Money Mischief_ Episodes in Monetary History - Milton Friedman [30]
The gold-silver price ratio is of no great importance in and of itself—except to gold and silver dealers—but it is vitally important for the price levels that would have prevailed in the silver-standard countries (by assumption, including the United States) and in the gold-standard countries. Figure 3 plots the actual U.S. price level and alternative hypothetical price levels corresponding to the gold-silver price ratios in Figure 2. The naive estimate simply assumes that the gold-silver price ratio and the real price of silver would have been what they actually were. On that assumption the price level is readily calculated. It is necessary only to multiply the price level that actually prevailed by the ratio of the legal price of silver ($1.2929) to the market price. However, this naive estimate clearly produces a great overestimate of the price rise that would have occurred. The 16 to 1 estimate goes to the other extreme; it underestimates the effect on the price level of the adoption of a silver standard by assuming that the actual ratio would have been precisely 16 to 1 throughout. The hypothetical estimate is in between these two, but for most of the period is considerably closer to the 16 to 1 estimate than to the naive estimate. However, the 16 to 1 estimate probably gives a more accurate picture of the likely year-to-year pattern than either of the other estimates do. Both the naive and the hypothetical estimates are bedeviled by purely statistical "noise." In addition, U.S. bimetallism would have provided an incentive for worldwide stabilizing speculation in silver that would have eliminated erratic movements.
Figure 3
U.S. Price Level: Actual and Alternatives under Silver Standard, 1865–1914
The actual price level in the United States fell at a rate of 1.5 percent a year from 1876 to 1896 and then rose at a rate of 2.0 percent a year until 1914. The 16 to 1 price level first falls by 0.7 percent a year to 1896 and then rises by 2.3 percent a year to 1914. The hypothetical price level falls at a rate of 0.2 percent a year from 1876 to 1887 and then rises at the rate of 1.1 percent a year to 1914. Either alternative would have cut the initial rate of decline in half.

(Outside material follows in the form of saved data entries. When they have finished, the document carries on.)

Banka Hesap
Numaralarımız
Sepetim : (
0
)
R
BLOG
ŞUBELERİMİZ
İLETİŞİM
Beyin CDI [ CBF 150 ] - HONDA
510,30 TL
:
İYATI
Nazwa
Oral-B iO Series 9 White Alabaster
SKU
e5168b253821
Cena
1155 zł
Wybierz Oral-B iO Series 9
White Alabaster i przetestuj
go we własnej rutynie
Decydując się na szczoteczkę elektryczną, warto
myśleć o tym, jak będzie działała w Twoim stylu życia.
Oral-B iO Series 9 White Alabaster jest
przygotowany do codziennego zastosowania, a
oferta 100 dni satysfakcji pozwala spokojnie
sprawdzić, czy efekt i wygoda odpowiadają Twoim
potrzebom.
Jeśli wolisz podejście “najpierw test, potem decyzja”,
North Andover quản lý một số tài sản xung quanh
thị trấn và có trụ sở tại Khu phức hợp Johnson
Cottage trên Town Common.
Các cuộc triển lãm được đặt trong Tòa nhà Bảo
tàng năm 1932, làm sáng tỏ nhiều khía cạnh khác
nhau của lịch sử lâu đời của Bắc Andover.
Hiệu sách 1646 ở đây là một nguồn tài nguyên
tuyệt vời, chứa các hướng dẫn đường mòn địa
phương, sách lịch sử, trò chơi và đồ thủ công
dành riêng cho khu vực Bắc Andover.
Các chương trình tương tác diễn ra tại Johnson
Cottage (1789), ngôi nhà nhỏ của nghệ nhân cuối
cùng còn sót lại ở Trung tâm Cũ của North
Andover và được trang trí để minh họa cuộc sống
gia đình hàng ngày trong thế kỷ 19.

The 16 to 1 alternative implies a slightly more rapid subsequent rise, the hypothetical alternative a much milder rise. If my estimates are anywhere near correct, a bimetallic standard—really a silver standard—would have produced a considerably steadier price level than did the gold standard that was adopted.

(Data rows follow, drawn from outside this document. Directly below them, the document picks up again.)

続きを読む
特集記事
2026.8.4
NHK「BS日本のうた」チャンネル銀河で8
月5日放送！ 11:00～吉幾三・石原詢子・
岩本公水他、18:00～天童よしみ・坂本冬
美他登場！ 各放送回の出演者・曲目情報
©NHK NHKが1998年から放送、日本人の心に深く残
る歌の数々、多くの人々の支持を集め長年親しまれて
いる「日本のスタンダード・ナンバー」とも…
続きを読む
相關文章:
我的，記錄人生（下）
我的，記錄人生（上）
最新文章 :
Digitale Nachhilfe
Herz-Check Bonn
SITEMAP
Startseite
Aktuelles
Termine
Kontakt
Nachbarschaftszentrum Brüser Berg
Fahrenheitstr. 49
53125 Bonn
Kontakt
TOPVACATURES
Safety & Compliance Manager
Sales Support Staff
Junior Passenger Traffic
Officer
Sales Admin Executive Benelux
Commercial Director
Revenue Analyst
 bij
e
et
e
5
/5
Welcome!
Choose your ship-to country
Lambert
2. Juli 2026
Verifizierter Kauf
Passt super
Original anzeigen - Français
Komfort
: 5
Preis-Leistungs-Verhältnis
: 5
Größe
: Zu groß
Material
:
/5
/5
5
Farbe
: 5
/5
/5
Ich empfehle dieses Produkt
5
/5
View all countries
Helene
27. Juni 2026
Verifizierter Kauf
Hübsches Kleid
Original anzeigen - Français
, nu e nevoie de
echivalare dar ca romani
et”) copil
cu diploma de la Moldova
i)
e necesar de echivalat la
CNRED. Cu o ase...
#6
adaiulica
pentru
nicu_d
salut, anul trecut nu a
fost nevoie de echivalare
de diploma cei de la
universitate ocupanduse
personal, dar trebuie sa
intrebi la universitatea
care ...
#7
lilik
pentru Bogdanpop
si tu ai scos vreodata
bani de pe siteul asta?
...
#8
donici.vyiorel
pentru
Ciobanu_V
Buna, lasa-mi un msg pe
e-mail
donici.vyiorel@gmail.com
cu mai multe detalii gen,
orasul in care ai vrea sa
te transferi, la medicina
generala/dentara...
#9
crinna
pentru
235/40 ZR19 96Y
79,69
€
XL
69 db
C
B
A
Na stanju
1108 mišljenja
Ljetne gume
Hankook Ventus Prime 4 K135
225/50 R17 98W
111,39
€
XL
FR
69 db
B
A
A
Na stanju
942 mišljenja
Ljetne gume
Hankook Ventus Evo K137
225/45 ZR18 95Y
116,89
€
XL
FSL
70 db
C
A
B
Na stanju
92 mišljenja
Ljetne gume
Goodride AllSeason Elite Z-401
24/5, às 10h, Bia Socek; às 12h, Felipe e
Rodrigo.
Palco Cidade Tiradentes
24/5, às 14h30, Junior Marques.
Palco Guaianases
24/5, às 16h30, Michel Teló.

In addition, a silver standard almost surely would have avoided what Anna Schwartz and I, in our Monetary History, dubbed "the disturbed years from 1891 to 1897" (1963, p. 104)—years that encompassed the very sharp contraction of 1892 to 1894, a brief and mild recovery from 1894 to 1895, another contraction from 1895 to 1896,* widespread bank failures plus a banking panic in 1893, and a run on U.S. gold reserves by foreigners fearful that silver agitation would force the United States off the gold standard. Confidence was restored and a departure from gold prevented by a private syndicate headed by J. P. Morgan and August Belmont, under contract to the U.S. Treasury. "The allegedly onerous terms of the contract, arranged secretly through agents long identified in Populist literature as 'the conspiracy of international bankers,' became an issue in the campaign of 1896" (Friedman and Schwartz 1963, p. 112n.).